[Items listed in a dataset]
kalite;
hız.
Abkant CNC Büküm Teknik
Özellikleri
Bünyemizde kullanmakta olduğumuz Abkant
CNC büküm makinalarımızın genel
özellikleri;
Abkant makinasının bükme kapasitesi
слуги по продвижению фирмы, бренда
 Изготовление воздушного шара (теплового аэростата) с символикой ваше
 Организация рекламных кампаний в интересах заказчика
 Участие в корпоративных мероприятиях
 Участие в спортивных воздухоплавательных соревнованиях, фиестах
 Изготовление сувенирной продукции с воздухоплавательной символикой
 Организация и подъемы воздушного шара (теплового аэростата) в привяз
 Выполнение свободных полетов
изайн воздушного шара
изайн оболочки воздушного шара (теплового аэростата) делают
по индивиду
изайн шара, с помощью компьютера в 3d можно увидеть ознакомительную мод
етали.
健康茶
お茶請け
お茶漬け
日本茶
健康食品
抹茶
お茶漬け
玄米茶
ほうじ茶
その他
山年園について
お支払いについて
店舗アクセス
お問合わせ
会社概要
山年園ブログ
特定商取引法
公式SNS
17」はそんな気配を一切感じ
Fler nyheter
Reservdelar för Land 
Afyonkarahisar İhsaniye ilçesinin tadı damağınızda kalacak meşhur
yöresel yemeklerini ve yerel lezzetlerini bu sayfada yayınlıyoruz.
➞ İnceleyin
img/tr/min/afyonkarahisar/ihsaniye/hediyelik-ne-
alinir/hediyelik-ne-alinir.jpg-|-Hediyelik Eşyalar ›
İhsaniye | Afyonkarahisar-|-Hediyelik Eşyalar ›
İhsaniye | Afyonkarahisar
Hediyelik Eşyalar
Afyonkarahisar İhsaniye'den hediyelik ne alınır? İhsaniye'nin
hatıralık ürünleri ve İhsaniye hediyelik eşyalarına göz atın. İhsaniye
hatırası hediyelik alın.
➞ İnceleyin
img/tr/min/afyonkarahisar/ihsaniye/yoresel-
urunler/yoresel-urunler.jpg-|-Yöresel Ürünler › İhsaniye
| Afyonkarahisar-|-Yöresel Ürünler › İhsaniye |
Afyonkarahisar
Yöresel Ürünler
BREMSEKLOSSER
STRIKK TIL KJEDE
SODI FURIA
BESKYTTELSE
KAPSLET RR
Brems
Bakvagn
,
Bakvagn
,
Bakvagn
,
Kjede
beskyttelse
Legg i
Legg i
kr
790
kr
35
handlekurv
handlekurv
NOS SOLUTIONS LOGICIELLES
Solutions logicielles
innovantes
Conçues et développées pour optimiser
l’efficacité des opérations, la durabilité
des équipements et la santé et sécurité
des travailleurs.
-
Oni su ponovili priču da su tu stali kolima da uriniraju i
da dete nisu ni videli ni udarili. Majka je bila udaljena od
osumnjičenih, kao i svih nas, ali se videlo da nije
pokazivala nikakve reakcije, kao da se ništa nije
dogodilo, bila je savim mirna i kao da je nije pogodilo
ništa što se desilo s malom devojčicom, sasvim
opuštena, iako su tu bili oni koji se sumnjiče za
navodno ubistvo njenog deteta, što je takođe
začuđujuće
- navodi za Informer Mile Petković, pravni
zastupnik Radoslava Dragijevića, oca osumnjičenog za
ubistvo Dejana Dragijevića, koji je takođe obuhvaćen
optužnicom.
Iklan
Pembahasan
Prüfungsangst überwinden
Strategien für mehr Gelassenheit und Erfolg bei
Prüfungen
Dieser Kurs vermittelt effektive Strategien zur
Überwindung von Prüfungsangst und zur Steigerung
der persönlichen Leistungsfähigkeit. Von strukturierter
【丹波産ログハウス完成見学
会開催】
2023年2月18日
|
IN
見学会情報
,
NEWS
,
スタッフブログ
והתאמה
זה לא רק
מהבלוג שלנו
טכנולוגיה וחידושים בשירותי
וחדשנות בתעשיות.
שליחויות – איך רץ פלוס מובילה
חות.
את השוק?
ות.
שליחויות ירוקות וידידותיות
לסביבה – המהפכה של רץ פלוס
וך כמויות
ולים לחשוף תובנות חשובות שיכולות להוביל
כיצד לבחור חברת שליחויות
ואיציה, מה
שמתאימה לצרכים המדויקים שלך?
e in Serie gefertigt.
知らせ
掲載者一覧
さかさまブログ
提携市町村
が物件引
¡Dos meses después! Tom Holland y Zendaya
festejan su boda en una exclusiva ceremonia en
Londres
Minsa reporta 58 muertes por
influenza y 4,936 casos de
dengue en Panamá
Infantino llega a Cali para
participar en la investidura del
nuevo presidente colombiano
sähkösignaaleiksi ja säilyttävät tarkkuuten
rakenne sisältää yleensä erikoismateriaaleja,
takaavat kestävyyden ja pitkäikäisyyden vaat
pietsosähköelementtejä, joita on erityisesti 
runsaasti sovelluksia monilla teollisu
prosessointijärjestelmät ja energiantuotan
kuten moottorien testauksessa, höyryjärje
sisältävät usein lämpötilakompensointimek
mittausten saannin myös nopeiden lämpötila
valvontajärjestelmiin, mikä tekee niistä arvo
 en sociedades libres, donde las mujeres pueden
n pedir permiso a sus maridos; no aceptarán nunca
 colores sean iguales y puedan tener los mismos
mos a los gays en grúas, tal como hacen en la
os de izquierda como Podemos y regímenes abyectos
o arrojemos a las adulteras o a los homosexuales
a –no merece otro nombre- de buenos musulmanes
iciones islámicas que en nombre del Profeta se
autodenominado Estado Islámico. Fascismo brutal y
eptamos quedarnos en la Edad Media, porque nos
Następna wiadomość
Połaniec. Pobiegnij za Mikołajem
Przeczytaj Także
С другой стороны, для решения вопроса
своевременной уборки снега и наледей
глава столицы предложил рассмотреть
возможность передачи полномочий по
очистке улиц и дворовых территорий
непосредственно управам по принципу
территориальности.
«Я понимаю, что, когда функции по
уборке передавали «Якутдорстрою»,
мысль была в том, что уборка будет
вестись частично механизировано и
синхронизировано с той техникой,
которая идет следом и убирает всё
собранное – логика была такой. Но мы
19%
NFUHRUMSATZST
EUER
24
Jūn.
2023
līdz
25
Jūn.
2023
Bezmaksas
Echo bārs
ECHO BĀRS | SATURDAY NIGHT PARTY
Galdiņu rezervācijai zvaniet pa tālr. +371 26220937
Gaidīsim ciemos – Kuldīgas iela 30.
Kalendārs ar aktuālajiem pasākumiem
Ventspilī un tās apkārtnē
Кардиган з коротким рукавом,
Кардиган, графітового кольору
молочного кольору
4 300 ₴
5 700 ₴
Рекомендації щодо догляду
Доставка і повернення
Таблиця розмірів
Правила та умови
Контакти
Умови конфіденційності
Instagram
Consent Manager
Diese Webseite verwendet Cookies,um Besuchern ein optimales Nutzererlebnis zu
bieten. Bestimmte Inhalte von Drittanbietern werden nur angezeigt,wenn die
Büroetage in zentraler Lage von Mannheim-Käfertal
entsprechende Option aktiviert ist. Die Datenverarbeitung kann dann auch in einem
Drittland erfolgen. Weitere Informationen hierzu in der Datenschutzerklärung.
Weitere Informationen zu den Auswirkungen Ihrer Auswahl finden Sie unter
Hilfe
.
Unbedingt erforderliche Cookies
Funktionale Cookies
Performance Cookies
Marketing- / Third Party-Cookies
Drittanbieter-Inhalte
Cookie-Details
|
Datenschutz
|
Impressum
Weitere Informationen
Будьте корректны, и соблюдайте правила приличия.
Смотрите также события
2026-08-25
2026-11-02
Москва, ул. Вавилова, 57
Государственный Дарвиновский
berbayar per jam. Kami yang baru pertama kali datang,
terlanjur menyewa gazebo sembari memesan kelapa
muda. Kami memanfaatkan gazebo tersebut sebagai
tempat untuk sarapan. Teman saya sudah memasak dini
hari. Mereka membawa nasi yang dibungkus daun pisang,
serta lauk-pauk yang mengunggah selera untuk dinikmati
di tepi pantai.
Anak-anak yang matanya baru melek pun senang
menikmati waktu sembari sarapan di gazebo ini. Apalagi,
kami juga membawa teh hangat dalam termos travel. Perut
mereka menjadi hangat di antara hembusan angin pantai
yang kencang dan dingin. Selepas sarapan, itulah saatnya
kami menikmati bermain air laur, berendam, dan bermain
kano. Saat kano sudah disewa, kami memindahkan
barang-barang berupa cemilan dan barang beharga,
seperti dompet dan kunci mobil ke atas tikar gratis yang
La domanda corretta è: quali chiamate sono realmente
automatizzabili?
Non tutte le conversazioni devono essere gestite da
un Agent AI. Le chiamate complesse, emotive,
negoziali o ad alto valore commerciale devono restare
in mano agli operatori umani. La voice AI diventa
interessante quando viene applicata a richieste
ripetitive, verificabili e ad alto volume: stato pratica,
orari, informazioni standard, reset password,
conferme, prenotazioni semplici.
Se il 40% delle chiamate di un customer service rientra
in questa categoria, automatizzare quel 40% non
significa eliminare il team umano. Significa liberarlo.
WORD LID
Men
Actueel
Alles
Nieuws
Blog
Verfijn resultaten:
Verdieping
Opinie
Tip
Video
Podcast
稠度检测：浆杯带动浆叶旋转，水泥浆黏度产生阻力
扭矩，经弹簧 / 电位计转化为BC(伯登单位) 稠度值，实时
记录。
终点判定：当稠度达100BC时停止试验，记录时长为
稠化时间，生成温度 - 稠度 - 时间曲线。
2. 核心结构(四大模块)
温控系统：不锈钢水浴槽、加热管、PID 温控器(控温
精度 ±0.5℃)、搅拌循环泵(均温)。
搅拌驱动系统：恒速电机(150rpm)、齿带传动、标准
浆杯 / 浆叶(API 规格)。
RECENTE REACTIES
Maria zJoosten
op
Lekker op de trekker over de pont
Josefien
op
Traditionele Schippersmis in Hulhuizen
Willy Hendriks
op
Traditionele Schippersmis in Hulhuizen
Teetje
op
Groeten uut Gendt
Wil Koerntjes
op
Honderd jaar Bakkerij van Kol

--- Instructions to follow ---
Lines that contain "Inhalte" are the result; find them in the entries above and copy each one.

--- Solution to this problem ---
bieten. Bestimmte Inhalte von Drittanbietern werden nur angezeigt,wenn die
Drittanbieter-Inhalte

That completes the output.